All of the data below needs to be set down again, exactly as shown.

= = = =

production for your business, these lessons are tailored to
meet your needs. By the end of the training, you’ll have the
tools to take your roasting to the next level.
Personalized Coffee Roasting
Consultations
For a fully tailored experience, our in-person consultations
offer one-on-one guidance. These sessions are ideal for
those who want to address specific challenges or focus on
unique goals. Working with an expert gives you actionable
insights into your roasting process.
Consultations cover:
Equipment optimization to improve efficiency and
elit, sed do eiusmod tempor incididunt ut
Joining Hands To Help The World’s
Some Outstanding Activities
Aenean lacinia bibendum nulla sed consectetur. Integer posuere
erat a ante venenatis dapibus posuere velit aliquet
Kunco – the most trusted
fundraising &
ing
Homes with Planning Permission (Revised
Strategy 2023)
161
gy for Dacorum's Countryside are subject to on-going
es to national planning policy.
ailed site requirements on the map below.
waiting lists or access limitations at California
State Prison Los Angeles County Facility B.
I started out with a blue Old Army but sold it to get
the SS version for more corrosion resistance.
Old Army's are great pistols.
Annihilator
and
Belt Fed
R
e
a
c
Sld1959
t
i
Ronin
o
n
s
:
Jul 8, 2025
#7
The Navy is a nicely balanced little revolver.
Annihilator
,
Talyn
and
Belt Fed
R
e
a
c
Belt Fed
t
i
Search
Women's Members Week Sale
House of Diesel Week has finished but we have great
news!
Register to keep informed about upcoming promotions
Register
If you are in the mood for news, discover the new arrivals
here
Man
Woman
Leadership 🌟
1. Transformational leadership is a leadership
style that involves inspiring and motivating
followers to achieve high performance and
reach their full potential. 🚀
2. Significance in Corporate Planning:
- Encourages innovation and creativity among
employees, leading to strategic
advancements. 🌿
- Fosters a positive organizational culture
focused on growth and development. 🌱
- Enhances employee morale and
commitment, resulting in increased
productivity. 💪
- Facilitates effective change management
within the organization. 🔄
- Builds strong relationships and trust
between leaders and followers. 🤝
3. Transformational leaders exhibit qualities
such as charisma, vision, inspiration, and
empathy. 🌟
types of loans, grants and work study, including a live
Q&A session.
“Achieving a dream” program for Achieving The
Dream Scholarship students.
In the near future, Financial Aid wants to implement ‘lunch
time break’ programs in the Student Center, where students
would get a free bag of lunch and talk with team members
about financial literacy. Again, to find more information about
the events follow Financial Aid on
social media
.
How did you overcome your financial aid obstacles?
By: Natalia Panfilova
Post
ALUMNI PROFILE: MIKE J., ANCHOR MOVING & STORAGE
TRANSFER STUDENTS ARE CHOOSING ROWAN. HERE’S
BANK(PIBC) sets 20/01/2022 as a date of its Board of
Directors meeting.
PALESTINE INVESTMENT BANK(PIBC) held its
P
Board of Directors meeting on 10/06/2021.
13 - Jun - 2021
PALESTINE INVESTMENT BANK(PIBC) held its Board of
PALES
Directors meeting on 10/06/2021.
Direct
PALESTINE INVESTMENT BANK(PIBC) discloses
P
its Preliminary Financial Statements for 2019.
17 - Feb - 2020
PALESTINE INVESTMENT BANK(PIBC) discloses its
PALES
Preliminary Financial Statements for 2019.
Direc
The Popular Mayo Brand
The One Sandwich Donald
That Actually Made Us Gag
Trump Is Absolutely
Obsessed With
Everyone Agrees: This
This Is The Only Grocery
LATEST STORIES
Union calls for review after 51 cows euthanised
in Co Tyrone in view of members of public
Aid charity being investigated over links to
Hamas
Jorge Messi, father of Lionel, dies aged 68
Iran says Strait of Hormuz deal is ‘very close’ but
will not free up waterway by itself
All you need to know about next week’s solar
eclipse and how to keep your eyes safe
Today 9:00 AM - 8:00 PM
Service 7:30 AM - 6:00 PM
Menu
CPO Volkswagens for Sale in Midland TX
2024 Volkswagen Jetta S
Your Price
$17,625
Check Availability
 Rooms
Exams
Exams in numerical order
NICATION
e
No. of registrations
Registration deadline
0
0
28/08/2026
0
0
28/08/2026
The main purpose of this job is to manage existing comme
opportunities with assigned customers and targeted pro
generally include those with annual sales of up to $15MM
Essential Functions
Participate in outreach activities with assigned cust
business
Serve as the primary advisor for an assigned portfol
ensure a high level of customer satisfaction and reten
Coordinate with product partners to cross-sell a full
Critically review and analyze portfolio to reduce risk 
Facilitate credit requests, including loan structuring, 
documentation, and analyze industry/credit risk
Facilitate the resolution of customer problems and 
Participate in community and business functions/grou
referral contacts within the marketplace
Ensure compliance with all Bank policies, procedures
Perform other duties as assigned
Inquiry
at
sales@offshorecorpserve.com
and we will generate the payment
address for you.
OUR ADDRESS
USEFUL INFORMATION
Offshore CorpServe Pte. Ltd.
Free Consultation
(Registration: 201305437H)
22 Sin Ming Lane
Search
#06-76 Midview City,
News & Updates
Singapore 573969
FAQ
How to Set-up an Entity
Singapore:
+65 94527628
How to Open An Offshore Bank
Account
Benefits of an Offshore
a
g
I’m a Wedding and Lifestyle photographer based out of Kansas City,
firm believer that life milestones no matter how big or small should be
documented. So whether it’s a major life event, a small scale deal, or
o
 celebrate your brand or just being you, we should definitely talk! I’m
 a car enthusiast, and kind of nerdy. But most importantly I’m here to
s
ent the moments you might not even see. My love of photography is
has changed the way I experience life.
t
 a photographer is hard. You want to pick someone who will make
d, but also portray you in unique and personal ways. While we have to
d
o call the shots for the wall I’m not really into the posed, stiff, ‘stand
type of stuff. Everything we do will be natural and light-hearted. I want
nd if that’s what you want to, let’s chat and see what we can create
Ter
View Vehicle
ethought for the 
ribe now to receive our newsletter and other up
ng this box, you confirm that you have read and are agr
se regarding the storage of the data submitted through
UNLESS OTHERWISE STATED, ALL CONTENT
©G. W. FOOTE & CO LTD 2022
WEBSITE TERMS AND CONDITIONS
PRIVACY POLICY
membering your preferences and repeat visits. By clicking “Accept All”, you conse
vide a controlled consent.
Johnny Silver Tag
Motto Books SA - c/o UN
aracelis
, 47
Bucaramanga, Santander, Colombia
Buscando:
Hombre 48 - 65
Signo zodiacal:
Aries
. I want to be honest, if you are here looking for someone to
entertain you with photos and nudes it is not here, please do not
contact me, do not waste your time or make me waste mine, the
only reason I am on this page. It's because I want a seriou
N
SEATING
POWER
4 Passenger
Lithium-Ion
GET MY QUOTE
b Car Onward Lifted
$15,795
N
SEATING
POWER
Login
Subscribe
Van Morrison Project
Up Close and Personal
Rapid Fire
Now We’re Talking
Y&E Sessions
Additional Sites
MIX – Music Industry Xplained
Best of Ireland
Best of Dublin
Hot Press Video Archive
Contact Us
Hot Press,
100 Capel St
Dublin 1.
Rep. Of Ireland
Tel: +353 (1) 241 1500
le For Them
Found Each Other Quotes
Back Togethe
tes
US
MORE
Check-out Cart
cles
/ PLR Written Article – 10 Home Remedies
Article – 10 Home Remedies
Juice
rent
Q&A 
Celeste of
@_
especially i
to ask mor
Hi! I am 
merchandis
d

= = = =

Result of this task
production for your business, these lessons are tailored to
meet your needs. By the end of the training, you’ll have the
tools to take your roasting to the next level.
Personalized Coffee Roasting
Consultations
For a fully tailored experience, our in-person consultations
offer one-on-one guidance. These sessions are ideal for
those who want to address specific challenges or focus on
unique goals. Working with an expert gives you actionable
insights into your roasting process.
Consultations cover:
Equipment optimization to improve efficiency and
elit, sed do eiusmod tempor incididunt ut
Joining Hands To Help The World’s
Some Outstanding Activities
Aenean lacinia bibendum nulla sed consectetur. Integer posuere
erat a ante venenatis dapibus posuere velit aliquet
Kunco – the most trusted
fundraising &
ing
Homes with Planning Permission (Revised
Strategy 2023)
161
gy for Dacorum's Countryside are subject to on-going
es to national planning policy.
ailed site requirements on the map below.
waiting lists or access limitations at California
State Prison Los Angeles County Facility B.
I started out with a blue Old Army but sold it to get
the SS version for more corrosion resistance.
Old Army's are great pistols.
Annihilator
and
Belt Fed
R
e
a
c
Sld1959
t
i
Ronin
o
n
s
:
Jul 8, 2025
#7
The Navy is a nicely balanced little revolver.
Annihilator
,
Talyn
and
Belt Fed
R
e
a
c
Belt Fed
t
i
Search
Women's Members Week Sale
House of Diesel Week has finished but we have great
news!
Register to keep informed about upcoming promotions
Register
If you are in the mood for news, discover the new arrivals
here
Man
Woman
Leadership 🌟
1. Transformational leadership is a leadership
style that involves inspiring and motivating
followers to achieve high performance and
reach their full potential. 🚀
2. Significance in Corporate Planning:
- Encourages innovation and creativity among
employees, leading to strategic
advancements. 🌿
- Fosters a positive organizational culture
focused on growth and development. 🌱
- Enhances employee morale and
commitment, resulting in increased
productivity. 💪
- Facilitates effective change management
within the organization. 🔄
- Builds strong relationships and trust
between leaders and followers. 🤝
3. Transformational leaders exhibit qualities
such as charisma, vision, inspiration, and
empathy. 🌟
types of loans, grants and work study, including a live
Q&A session.
“Achieving a dream” program for Achieving The
Dream Scholarship students.
In the near future, Financial Aid wants to implement ‘lunch
time break’ programs in the Student Center, where students
would get a free bag of lunch and talk with team members
about financial literacy. Again, to find more information about
the events follow Financial Aid on
social media
.
How did you overcome your financial aid obstacles?
By: Natalia Panfilova
Post
ALUMNI PROFILE: MIKE J., ANCHOR MOVING & STORAGE
TRANSFER STUDENTS ARE CHOOSING ROWAN. HERE’S
BANK(PIBC) sets 20/01/2022 as a date of its Board of
Directors meeting.
PALESTINE INVESTMENT BANK(PIBC) held its
P
Board of Directors meeting on 10/06/2021.
13 - Jun - 2021
PALESTINE INVESTMENT BANK(PIBC) held its Board of
PALES
Directors meeting on 10/06/2021.
Direct
PALESTINE INVESTMENT BANK(PIBC) discloses
P
its Preliminary Financial Statements for 2019.
17 - Feb - 2020
PALESTINE INVESTMENT BANK(PIBC) discloses its
PALES
Preliminary Financial Statements for 2019.
Direc
The Popular Mayo Brand
The One Sandwich Donald
That Actually Made Us Gag
Trump Is Absolutely
Obsessed With
Everyone Agrees: This
This Is The Only Grocery
LATEST STORIES
Union calls for review after 51 cows euthanised
in Co Tyrone in view of members of public
Aid charity being investigated over links to
Hamas
Jorge Messi, father of Lionel, dies aged 68
Iran says Strait of Hormuz deal is ‘very close’ but
will not free up waterway by itself
All you need to know about next week’s solar
eclipse and how to keep your eyes safe
Today 9:00 AM - 8:00 PM
Service 7:30 AM - 6:00 PM
Menu
CPO Volkswagens for Sale in Midland TX
2024 Volkswagen Jetta S
Your Price
$17,625
Check Availability
 Rooms
Exams
Exams in numerical order
NICATION
e
No. of registrations
Registration deadline
0
0
28/08/2026
0
0
28/08/2026
The main purpose of this job is to manage existing comme
opportunities with assigned customers and targeted pro
generally include those with annual sales of up to $15MM
Essential Functions
Participate in outreach activities with assigned cust
business
Serve as the primary advisor for an assigned portfol
ensure a high level of customer satisfaction and reten
Coordinate with product partners to cross-sell a full
Critically review and analyze portfolio to reduce risk 
Facilitate credit requests, including loan structuring, 
documentation, and analyze industry/credit risk
Facilitate the resolution of customer problems and 
Participate in community and business functions/grou
referral contacts within the marketplace
Ensure compliance with all Bank policies, procedures
Perform other duties as assigned
Inquiry
at
sales@offshorecorpserve.com
and we will generate the payment
address for you.
OUR ADDRESS
USEFUL INFORMATION
Offshore CorpServe Pte. Ltd.
Free Consultation
(Registration: 201305437H)
22 Sin Ming Lane
Search
#06-76 Midview City,
News & Updates
Singapore 573969
FAQ
How to Set-up an Entity
Singapore:
+65 94527628
How to Open An Offshore Bank
Account
Benefits of an Offshore
a
g
I’m a Wedding and Lifestyle photographer based out of Kansas City,
firm believer that life milestones no matter how big or small should be
documented. So whether it’s a major life event, a small scale deal, or
o
 celebrate your brand or just being you, we should definitely talk! I’m
 a car enthusiast, and kind of nerdy. But most importantly I’m here to
s
ent the moments you might not even see. My love of photography is
has changed the way I experience life.
t
 a photographer is hard. You want to pick someone who will make
d, but also portray you in unique and personal ways. While we have to
d
o call the shots for the wall I’m not really into the posed, stiff, ‘stand
type of stuff. Everything we do will be natural and light-hearted. I want
nd if that’s what you want to, let’s chat and see what we can create
Ter
View Vehicle
ethought for the 
ribe now to receive our newsletter and other up
ng this box, you confirm that you have read and are agr
se regarding the storage of the data submitted through
UNLESS OTHERWISE STATED, ALL CONTENT
©G. W. FOOTE & CO LTD 2022
WEBSITE TERMS AND CONDITIONS
PRIVACY POLICY
membering your preferences and repeat visits. By clicking “Accept All”, you conse
vide a controlled consent.
Johnny Silver Tag
Motto Books SA - c/o UN
aracelis
, 47
Bucaramanga, Santander, Colombia
Buscando:
Hombre 48 - 65
Signo zodiacal:
Aries
. I want to be honest, if you are here looking for someone to
entertain you with photos and nudes it is not here, please do not
contact me, do not waste your time or make me waste mine, the
only reason I am on this page. It's because I want a seriou
N
SEATING
POWER
4 Passenger
Lithium-Ion
GET MY QUOTE
b Car Onward Lifted
$15,795
N
SEATING
POWER
Login
Subscribe
Van Morrison Project
Up Close and Personal
Rapid Fire
Now We’re Talking
Y&E Sessions
Additional Sites
MIX – Music Industry Xplained
Best of Ireland
Best of Dublin
Hot Press Video Archive
Contact Us
Hot Press,
100 Capel St
Dublin 1.
Rep. Of Ireland
Tel: +353 (1) 241 1500
le For Them
Found Each Other Quotes
Back Togethe
tes
US
MORE
Check-out Cart
cles
/ PLR Written Article – 10 Home Remedies
Article – 10 Home Remedies
Juice
rent
Q&A 
Celeste of
@_
especially i
to ask mor
Hi! I am 
merchandis
d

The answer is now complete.